I am always on the lookout for TV shows, commercials, and clips from before 1960 on youtube. I thought it might be fun to have a thread where we can share great finds. I'll start with this priceless Hank Williams footage. Look at how smitten he's made Anita Carter.
I always thought this one was interesting: a clip from a February, 1958 episode of The Steve Allen Show on NBC... This was a very elaborate production for this era, since it was live and they had to move the cameras all over NBC "Color City" studios in Burbank to shoot the singers as they walked.
Note the use of floor-level camera angles in some shots. Was this the suggestion of Jerome Robbins, or did the Sullivan director come up with the idea (copied by the film version three years later) ?
I'm not sure what's most fascinating about this clip: the singing, the spirit of interracial harmony, the hats, or the homoerotic undertones of the back scratching.
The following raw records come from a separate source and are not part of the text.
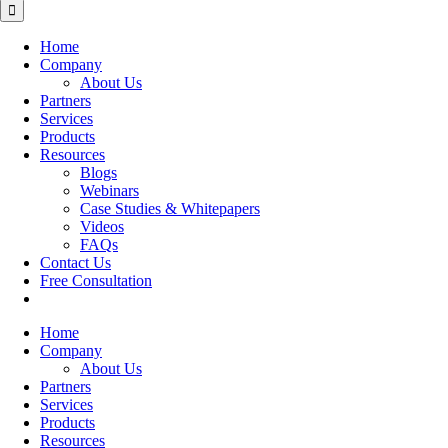
for:
Home
Company
About Us
Partners
Services
Products
Resources
Blogs
Webinars
Case Studies & Whitepapers
Videos
FAQs
Contact Us
Free Consultation
Home
Company
About Us
Partners
Services
Products
Resources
Newsreel footage of Nat King Cole meeting "Nature Boy" writer Eden Ahbez: Eden Ahbez 1948 gulf oil Cole & Boone
Fantastic! That's the kind of stuff I like. I picked 1960 kind of arbitrarily. I was really thinking of the "Live TV" era, which probably ended more around 1958 or so for the most part.
Wow! I didn't realize there was any existing Steve Allen Show footage. I just recently read the chapter about 50's TV in the book THE COMEDIANS, and it talks a lot about Allen, Paar, Sullivan, and the others. Cameras in those days weighed a lot. Just moving around the studio and holding the shot steady was a major feat in itself.
Priceless. Can you imagine a broadway show that's been running for two years getting a slot on a talk show? I have never seen WSS on stage. But I rate the movie and cast album (and movie soundtrack) about 12 stars out of 5.
I have 4 cds of Steve's old shows (circa 1960) for Westinghouse (I think, I'll have to check now). It was great to see the full (kinescoped) shows rather than just clips. Haven't watched them since the first time years ago. I'm surprised these shows aren't more widely available, being PD and all.
I believe the Westinghouse show was '62-4. That's the show that was so hugely influential on a teenage David Letterman, featuring stunts like Steve diving into vats full of various substances. The Steve Allen Show, from December 1957. Highlights include Don Adams doing his hilarious "Football Coach" routine (complete w/Maxwell Smart voice) and a classic spoof of To Tell The Truth.
The Teen Tones, with 15 year old Robert Klein, singing "Sunday Kind Of Love" on Ted Mack's Amateur Hour (Sep 10, 1957) Klein later did a classic standup routine about this appearance on one of his '70s albums
The Old American Barn Dance was broadcast on the Dumont network from June to September 1953. Three episodes are known to survive. This one features Kay Brewer, The Saddle Pals, Nancy Lee, Kenny Roberts, Homer & Jethro, Doc Hopkins, and The Candy Mountain Girls.
For kids in the early 1950s, who were not too discriminating when it came to special effects, there was the endearingly cheesy Space Patrol program.